**DIRECTIVE**:
Among the lines of the records below, copy those that hold the word "下一个更大元素".

**INFORMATION**:
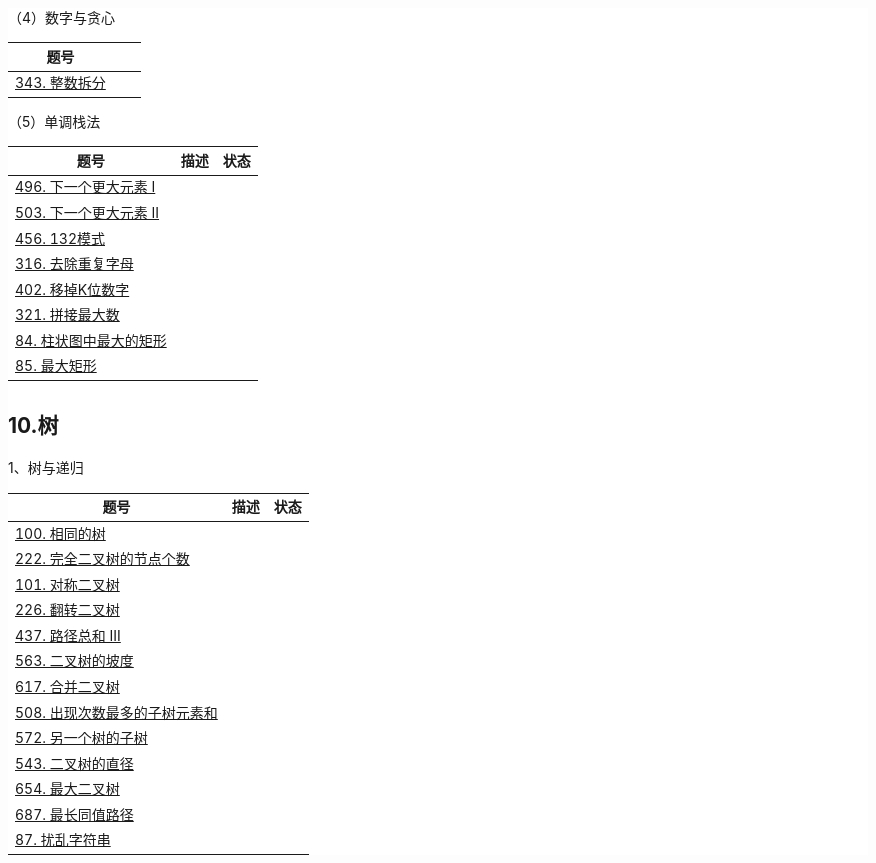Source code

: 

（4）数字与贪心	

| 题号                                                         |      |      |
| ------------------------------------------------------------ | ---- | ---- |
| [343. 整数拆分](https://leetcode-cn.com/problems/integer-break/) |      |      |





（5）单调栈法	

| 题号                                                         | 描述 | 状态 |
| ------------------------------------------------------------ | ---- | ---- |
| [496. 下一个更大元素 I](https://leetcode-cn.com/problems/next-greater-element-i/) |      |      |
| [503. 下一个更大元素 II](https://leetcode-cn.com/problems/next-greater-element-ii/) |      |      |
| [456. 132模式](https://leetcode-cn.com/problems/132-pattern/) |      |      |
| [316. 去除重复字母](https://leetcode-cn.com/problems/remove-duplicate-letters/) |      |      |
| [402. 移掉K位数字](https://leetcode-cn.com/problems/remove-k-digits/) |      |      |
| [321. 拼接最大数](https://leetcode-cn.com/problems/create-maximum-number/) |      |      |
| [84. 柱状图中最大的矩形](https://leetcode-cn.com/problems/largest-rectangle-in-histogram/) |      |      |
| [85. 最大矩形](https://leetcode-cn.com/problems/maximal-rectangle/) |      |      |












## 10.树

1、树与递归	

| 题号                                                         | 描述 | 状态 |
| ------------------------------------------------------------ | ---- | ---- |
| [100. 相同的树](https://leetcode-cn.com/problems/same-tree/) |      |      |
| [222. 完全二叉树的节点个数](https://leetcode-cn.com/problems/count-complete-tree-nodes/) |      |      |
| [101. 对称二叉树](https://leetcode-cn.com/problems/symmetric-tree/) |      |      |
| [226. 翻转二叉树](https://leetcode-cn.com/problems/invert-binary-tree/) |      |      |
| [437. 路径总和 III](https://leetcode-cn.com/problems/path-sum-iii/) |      |      |
| [563. 二叉树的坡度](https://leetcode-cn.com/problems/binary-tree-tilt/) |      |      |
| [617. 合并二叉树](https://leetcode-cn.com/problems/merge-two-binary-trees/) |      |      |
| [508. 出现次数最多的子树元素和](https://leetcode-cn.com/problems/most-frequent-subtree-sum/) |      |      |
| [572. 另一个树的子树](https://leetcode-cn.com/problems/subtree-of-another-tree/) |      |      |
| [543. 二叉树的直径](https://leetcode-cn.com/problems/diameter-of-binary-tree/) |      |      |
| [654. 最大二叉树](https://leetcode-cn.com/problems/maximum-binary-tree/) |      |      |
| [687. 最长同值路径](https://leetcode-cn.com/problems/longest-univalue-path/) |      |      |
| [87. 扰乱字符串](https://leetcode-cn.com/problems/scramble-string/) |      |      |
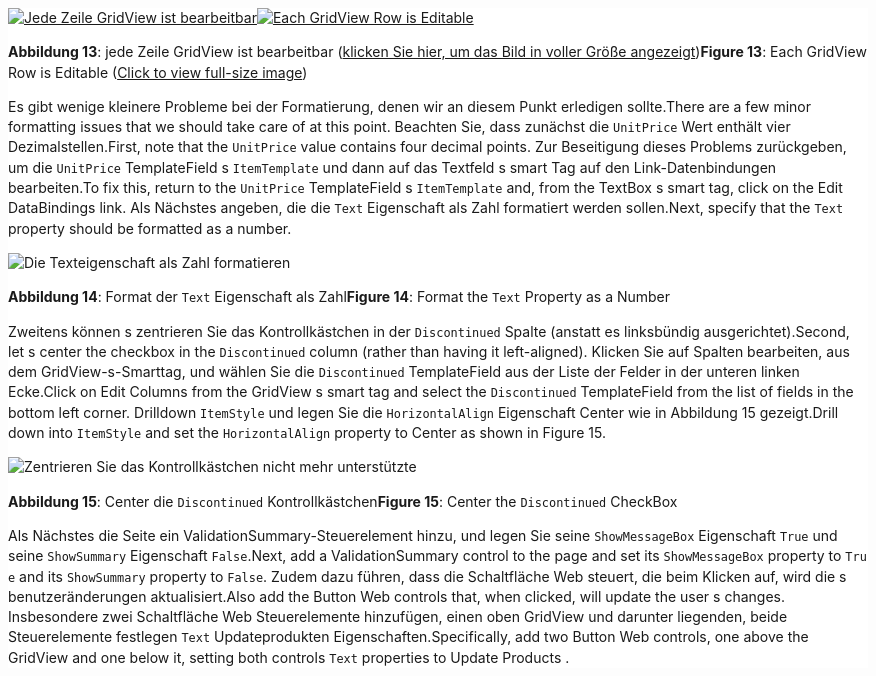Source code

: 
<span data-ttu-id="a65b5-238">[![Jede Zeile GridView ist bearbeitbar](batch-updating-vb/_static/image13.gif)](batch-updating-vb/_static/image21.png)</span><span class="sxs-lookup"><span data-stu-id="a65b5-238">[![Each GridView Row is Editable](batch-updating-vb/_static/image13.gif)](batch-updating-vb/_static/image21.png)</span></span>

<span data-ttu-id="a65b5-239">**Abbildung 13**: jede Zeile GridView ist bearbeitbar ([klicken Sie hier, um das Bild in voller Größe angezeigt](batch-updating-vb/_static/image22.png))</span><span class="sxs-lookup"><span data-stu-id="a65b5-239">**Figure 13**: Each GridView Row is Editable ([Click to view full-size image](batch-updating-vb/_static/image22.png))</span></span>


<span data-ttu-id="a65b5-240">Es gibt wenige kleinere Probleme bei der Formatierung, denen wir an diesem Punkt erledigen sollte.</span><span class="sxs-lookup"><span data-stu-id="a65b5-240">There are a few minor formatting issues that we should take care of at this point.</span></span> <span data-ttu-id="a65b5-241">Beachten Sie, dass zunächst die `UnitPrice` Wert enthält vier Dezimalstellen.</span><span class="sxs-lookup"><span data-stu-id="a65b5-241">First, note that the `UnitPrice` value contains four decimal points.</span></span> <span data-ttu-id="a65b5-242">Zur Beseitigung dieses Problems zurückgeben, um die `UnitPrice` TemplateField s `ItemTemplate` und dann auf das Textfeld s smart Tag auf den Link-Datenbindungen bearbeiten.</span><span class="sxs-lookup"><span data-stu-id="a65b5-242">To fix this, return to the `UnitPrice` TemplateField s `ItemTemplate` and, from the TextBox s smart tag, click on the Edit DataBindings link.</span></span> <span data-ttu-id="a65b5-243">Als Nächstes angeben, die die `Text` Eigenschaft als Zahl formatiert werden sollen.</span><span class="sxs-lookup"><span data-stu-id="a65b5-243">Next, specify that the `Text` property should be formatted as a number.</span></span>


![Die Texteigenschaft als Zahl formatieren](batch-updating-vb/_static/image14.gif)

<span data-ttu-id="a65b5-245">**Abbildung 14**: Format der `Text` Eigenschaft als Zahl</span><span class="sxs-lookup"><span data-stu-id="a65b5-245">**Figure 14**: Format the `Text` Property as a Number</span></span>


<span data-ttu-id="a65b5-246">Zweitens können s zentrieren Sie das Kontrollkästchen in der `Discontinued` Spalte (anstatt es linksbündig ausgerichtet).</span><span class="sxs-lookup"><span data-stu-id="a65b5-246">Second, let s center the checkbox in the `Discontinued` column (rather than having it left-aligned).</span></span> <span data-ttu-id="a65b5-247">Klicken Sie auf Spalten bearbeiten, aus dem GridView-s-Smarttag, und wählen Sie die `Discontinued` TemplateField aus der Liste der Felder in der unteren linken Ecke.</span><span class="sxs-lookup"><span data-stu-id="a65b5-247">Click on Edit Columns from the GridView s smart tag and select the `Discontinued` TemplateField from the list of fields in the bottom left corner.</span></span> <span data-ttu-id="a65b5-248">Drilldown `ItemStyle` und legen Sie die `HorizontalAlign` Eigenschaft Center wie in Abbildung 15 gezeigt.</span><span class="sxs-lookup"><span data-stu-id="a65b5-248">Drill down into `ItemStyle` and set the `HorizontalAlign` property to Center as shown in Figure 15.</span></span>


![Zentrieren Sie das Kontrollkästchen nicht mehr unterstützte](batch-updating-vb/_static/image15.gif)

<span data-ttu-id="a65b5-250">**Abbildung 15**: Center die `Discontinued` Kontrollkästchen</span><span class="sxs-lookup"><span data-stu-id="a65b5-250">**Figure 15**: Center the `Discontinued` CheckBox</span></span>


<span data-ttu-id="a65b5-251">Als Nächstes die Seite ein ValidationSummary-Steuerelement hinzu, und legen Sie seine `ShowMessageBox` Eigenschaft `True` und seine `ShowSummary` Eigenschaft `False`.</span><span class="sxs-lookup"><span data-stu-id="a65b5-251">Next, add a ValidationSummary control to the page and set its `ShowMessageBox` property to `True` and its `ShowSummary` property to `False`.</span></span> <span data-ttu-id="a65b5-252">Zudem dazu führen, dass die Schaltfläche Web steuert, die beim Klicken auf, wird die s benutzeränderungen aktualisiert.</span><span class="sxs-lookup"><span data-stu-id="a65b5-252">Also add the Button Web controls that, when clicked, will update the user s changes.</span></span> <span data-ttu-id="a65b5-253">Insbesondere zwei Schaltfläche Web Steuerelemente hinzufügen, einen oben GridView und darunter liegenden, beide Steuerelemente festlegen `Text` Updateprodukten Eigenschaften.</span><span class="sxs-lookup"><span data-stu-id="a65b5-253">Specifically, add two Button Web controls, one above the GridView and one below it, setting both controls `Text` properties to Update Products .</span></span>
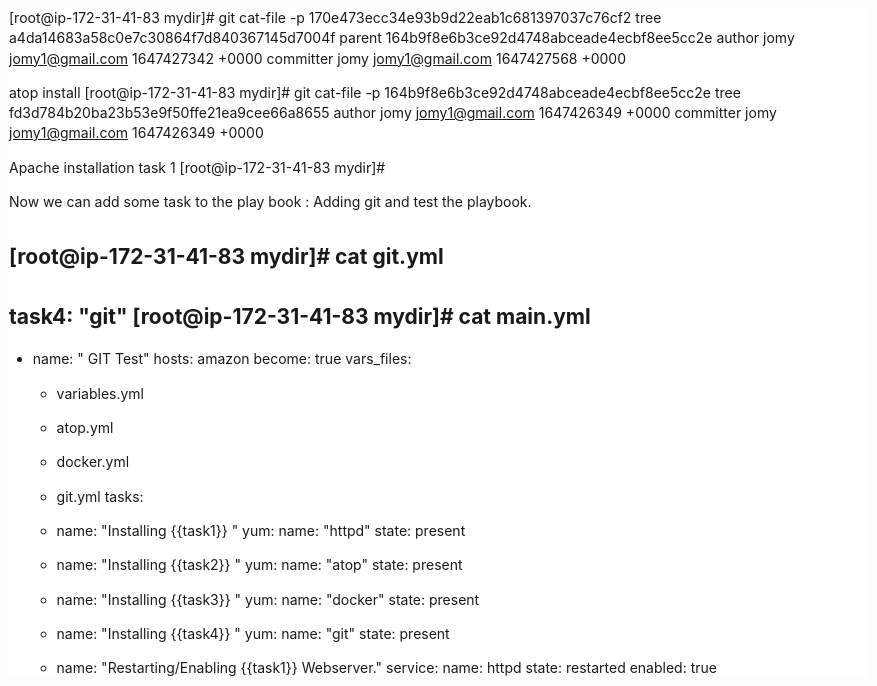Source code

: [root@ip-172-31-41-83 mydir]# git cat-file -p 170e473ecc34e93b9d22eab1c681397037c76cf2
tree a4da14683a58c0e7c30864f7d840367145d7004f
parent 164b9f8e6b3ce92d4748abceade4ecbf8ee5cc2e
author jomy <jomy1@gmail.com> 1647427342 +0000
committer jomy <jomy1@gmail.com> 1647427568 +0000

 atop install
[root@ip-172-31-41-83 mydir]# git cat-file -p 164b9f8e6b3ce92d4748abceade4ecbf8ee5cc2e
tree fd3d784b20ba23b53e9f50ffe21ea9cee66a8655
author jomy <jomy1@gmail.com> 1647426349 +0000
committer jomy <jomy1@gmail.com> 1647426349 +0000

 Apache installation task 1
[root@ip-172-31-41-83 mydir]#

Now we can add some task to the play book : Adding git and test the playbook.

[root@ip-172-31-41-83 mydir]# cat git.yml
---
task4: "git"
[root@ip-172-31-41-83 mydir]# cat main.yml
---
- name: " GIT Test"
  hosts: amazon
  become: true
  vars_files:
    - variables.yml
    - atop.yml
    - docker.yml
    - git.yml
  tasks:

    - name: "Installing {{task1}} "
      yum:
        name: "httpd"
        state: present

    - name: "Installing {{task2}} "
      yum:
        name: "atop"
        state: present

    - name: "Installing {{task3}} "
      yum:
        name: "docker"
        state: present

    - name: "Installing {{task4}} "
      yum:
        name: "git"
        state: present

    - name: "Restarting/Enabling {{task1}} Webserver."
      service:
        name: httpd
        state: restarted
        enabled: true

**ANSWER TO THIS TASK**:
| [496. 下一个更大元素 I](https://leetcode-cn.com/problems/next-greater-element-i/) |      |      |
| [503. 下一个更大元素 II](https://leetcode-cn.com/problems/next-greater-element-ii/) |      |      |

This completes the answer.